7 Ways to Connect With a Long Distance Grandchild

By on September 8, 2016

I’ll be honest: I envy grandmothers who float in-and-out of their grandchild’s daily activities. Perhaps you know your grandchild’s friends and are on a first-name basis with his teacher.  You might even attend soccer games and school concerts.  Although there’s undoubtedly a downside to babysitting or living in the same area, that sounds terrific to a long distance grandma like me!

But those of us who are geographically challenged can still have a meaningful relationship with our grandchildren.  Here are seven ideas that work for me:

  1. Develop a list of “topics to talk about.” Dig back through old emails and texts for conversation starters.  The content won’t merely offer discussion-triggers, but often reveal ideas for birthday gifts or items of interest.  This is especially helpful if you rarely see each other.
========================
## [Written task]
Reproduce the post about long-distance grandchildren word for word, between "I’ll be honest: I" and "see each other.", inclusive. Rely only on the post about long-distance grandchildren.

## [Supplied records]
========================
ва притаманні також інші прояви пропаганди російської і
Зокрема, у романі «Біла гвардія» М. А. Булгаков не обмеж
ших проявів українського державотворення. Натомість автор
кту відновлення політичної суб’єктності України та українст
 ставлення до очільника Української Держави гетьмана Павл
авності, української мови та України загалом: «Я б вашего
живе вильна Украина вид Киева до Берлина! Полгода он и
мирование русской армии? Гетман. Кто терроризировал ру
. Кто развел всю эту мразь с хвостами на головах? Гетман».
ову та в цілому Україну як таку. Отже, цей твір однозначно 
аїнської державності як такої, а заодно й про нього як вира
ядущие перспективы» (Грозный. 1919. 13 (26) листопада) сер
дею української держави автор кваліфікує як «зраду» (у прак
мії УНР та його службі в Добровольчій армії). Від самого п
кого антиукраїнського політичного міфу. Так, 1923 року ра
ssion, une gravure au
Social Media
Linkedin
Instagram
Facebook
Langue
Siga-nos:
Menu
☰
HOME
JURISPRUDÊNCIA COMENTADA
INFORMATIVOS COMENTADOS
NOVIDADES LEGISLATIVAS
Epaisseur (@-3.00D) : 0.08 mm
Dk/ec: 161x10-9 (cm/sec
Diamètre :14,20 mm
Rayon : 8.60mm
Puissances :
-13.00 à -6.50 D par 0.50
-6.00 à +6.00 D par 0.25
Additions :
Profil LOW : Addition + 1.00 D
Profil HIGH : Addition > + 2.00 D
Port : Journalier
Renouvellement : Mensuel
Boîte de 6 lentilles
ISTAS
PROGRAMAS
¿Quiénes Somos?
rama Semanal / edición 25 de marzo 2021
========================
## [Reply]
I’ll be honest: I envy grandmothers who float in-and-out of their grandchild’s daily activities. Perhaps you know your grandchild’s friends and are on a first-name basis with his teacher.  You might even attend soccer games and school concerts.  Although there’s undoubtedly a downside to babysitting or living in the same area, that sounds terrific to a long distance grandma like me!

But those of us who are geographically challenged can still have a meaningful relationship with our grandchildren.  Here are seven ideas that work for me:

  1. Develop a list of “topics to talk about.” Dig back through old emails and texts for conversation starters.  The content won’t merely offer discussion-triggers, but often reveal ideas for birthday gifts or items of interest.  This is especially helpful if you rarely see each other.